MB: And I think that they can, too. Sometimes, they take time. Sometimes, the song comes out and three years later, like “Touch of Grey” was around for six years before it became a hit. It was later on, but they were playing it. When you’re a band that had hits 20 years ago and you haven’t had a hit since, you fall into the mentality of, “This is what we do. This is what people want to hear.” But you know what? Paul McCartney never stopped making new songs. He was like, “I’m going to continue to write.” There’s some legacy bands that have stuck to being creative. David Bowie released an album right before he passed away. “Blackstar.” He was committed to putting out new material right until the end. Billy Joel just put out his first song in years. It’s a good song! I can see it being a hit.

JPG: Back to Revolution in Motion, in reference to the videos, how does it feel to have yourself animated?

MB: It’s encouraging me to take 15 to 20 pounds off because they made a slightly more svelte version of me than what exists in real life. I see it and I go, “I’m gonna hit the gym today.” [Laughs.]

It’s really funny. It’s great. I have no idea how it’s been received. I am in a really good place in my life where I don’t go seek out opinions of other people on the stuff that we’re doing. After a great show I can’t avoid people telling me on my personal accounts how great the show was. I hear a lot of that, but I don’t go to Phantasy Tour or any other places where fans are being fans discussing fan stuff. I don’t know how people think about animated Disco Biscuits but I’ll tell you what, I love it! It’s awesome and they’re doing such a great job without a ton of conversation in the videos telling the story, getting through the story. It’s a testament, really, to Joey’s ability to convey to an artistic team what his vision for this story is and it really is about Jon and Joey’s vision for how the story gets told.

JPG: I watched the videos that presented the story and the new songs. When will the fourth video installment be released?

MB: I think it comes out on the day of the [album release] show. There’s three more songs— “Once Chance to Save the World,” “Why We Dance” and “To Be Continued…” Three of my favorite songs from the whole record.
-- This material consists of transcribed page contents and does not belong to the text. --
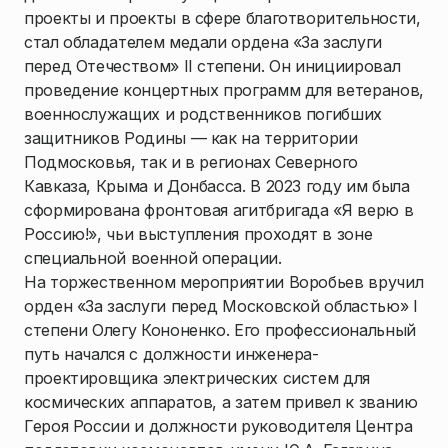
проекты и проекты в сфере благотворительности,
стал обладателем медали ордена «За заслуги
перед Отечеством» II степени. Он инициировал
проведение концертных программ для ветеранов,
военнослужащих и родственников погибших
защитников Родины — как на территории
Подмосковья, так и в регионах Северного
Кавказа, Крыма и Донбасса. В 2023 году им была
сформирована фронтовая агитбригада «Я верю в
Россию!», чьи выступления проходят в зоне
специальной военной операции.
На торжественном мероприятии Воробьев вручил
орден «За заслуги перед Московской областью» I
степени Олегу Кононенко. Его профессиональный
путь начался с должности инженера-
проектировщика электрических систем для
космических аппаратов, а затем привел к званию
Героя России и должности руководителя Центра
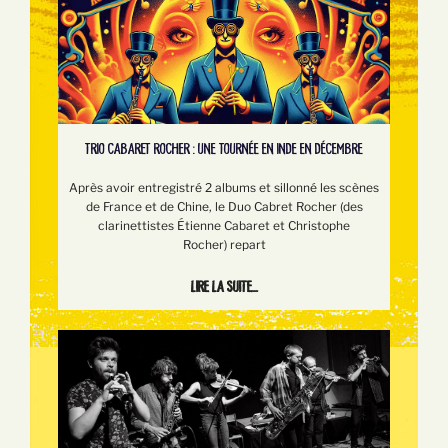
TRIO CABARET ROCHER : UNE TOURNÉE EN INDE EN DÉCEMBRE
Après avoir entregistré 2 albums et sillonné les scènes
de France et de Chine, le Duo Cabret Rocher (des
clarinettistes Étienne Cabaret et Christophe
Rocher) repart
Lire la suite...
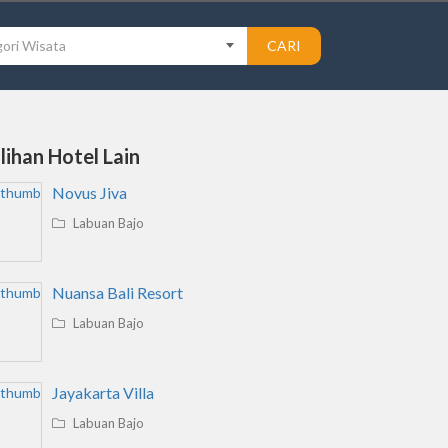
ori Wisata
CARI
ilihan Hotel Lain
Novus Jiva
Labuan Bajo
Nuansa Bali Resort
Labuan Bajo
Jayakarta Villa
Labuan Bajo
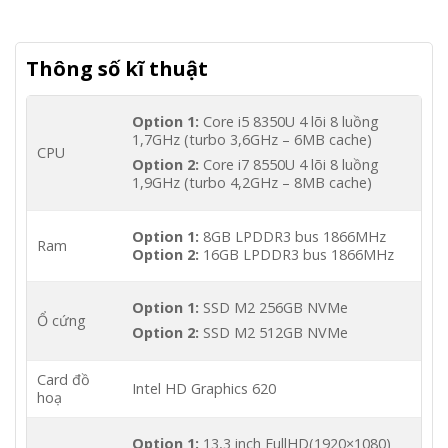
Thông số kĩ thuật
Option 1:
Core i5 8350U 4 lõi 8 luồng
1,7GHz (turbo 3,6GHz – 6MB cache)
CPU
Option 2:
Core i7 8550U 4 lõi 8 luồng
1,9GHz (turbo 4,2GHz – 8MB cache)
Option 1:
8GB LPDDR3 bus 1866MHz
Ram
Option 2:
16GB LPDDR3 bus 1866MHz
Option 1:
SSD M2 256GB NVMe
Ổ cứng
Option 2:
SSD M2 512GB NVMe
Card đồ
Intel HD Graphics 620
hoạ
Option 1:
13,3 inch FullHD(1920×1080)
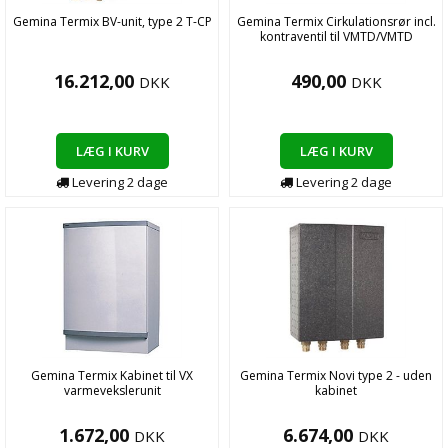
Gemina Termix BV-unit, type 2 T-CP
Gemina Termix Cirkulationsrør incl.
kontraventil til VMTD/VMTD
16.212,00
490,00
DKK
DKK
LÆG I KURV
LÆG I KURV
Levering
2
dage
Levering
2
dage
Gemina Termix Kabinet til VX
Gemina Termix Novi type 2 - uden
varmevekslerunit
kabinet
1.672,00
6.674,00
DKK
DKK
The whole album drops with those three songs, and then Part Four video will come out on that day as well.  These all come out on Fridays. The 29th! It’s our Chinese Democracy.

JPG: Well, it has been 13 years in the making since your last studio effort.

MB: We started talking about an album in 2019 because in late 2019 we started doing bundles for the album. There’s people out there who bought this album four years ago, and they’re about to get it this week. So, that’s great. It really was a three-year and four-month process from when we started talking about putting this album out. We thought we were making the album when we were doing “Lake Shore Drive” and “Evolve” and “M1.” We thought, “Here’s the first three songs from the album!”

Then, the rock opera came up to fruition and that became the album. So, those three songs, they may be on the next album. We have two albums to release right now. The question is how and when on that next one. I’ll tell you one thing. It’s not going to take four years.

JPG: Speaking of years. I did the math and since The Disco Biscuits officially started in 1995, next year will be your 30th anniversary. Is there any talk of what you may do to celebrate that?

MB: We don’t do anniversaries. We decided before our 20th anniversary that we’re not a celebrate how long we’ve been a band kind of band. We’ll let the fans celebrate it. I’m happy for the fans to do a 30th…Hopefully, it’ll be Biscoland, which is July 4th this year. Hopefully, it’ll be Biscoland in 2025, the same week and that will be our 30th celebration. Maybe our new managers will make us do it. Who knows what’s gonna happen? But, as a band, the four of us, when we were unmanaged, we’re like, “Let’s not do that.” At this point, it is what it is. We’ve been a band for a really long time. I feel like the band looks pretty fucking good for four guys that have been in a band for 30 years.

We feel pretty fucking young for four guys that have been in a band for 30 years, too. Look at the bands above us. That’s inspiring. Phil [Lesh] is 84, and he’s still flying out and doing multiple shows at the Cap. We have arguably more time ahead of us than we have behind us.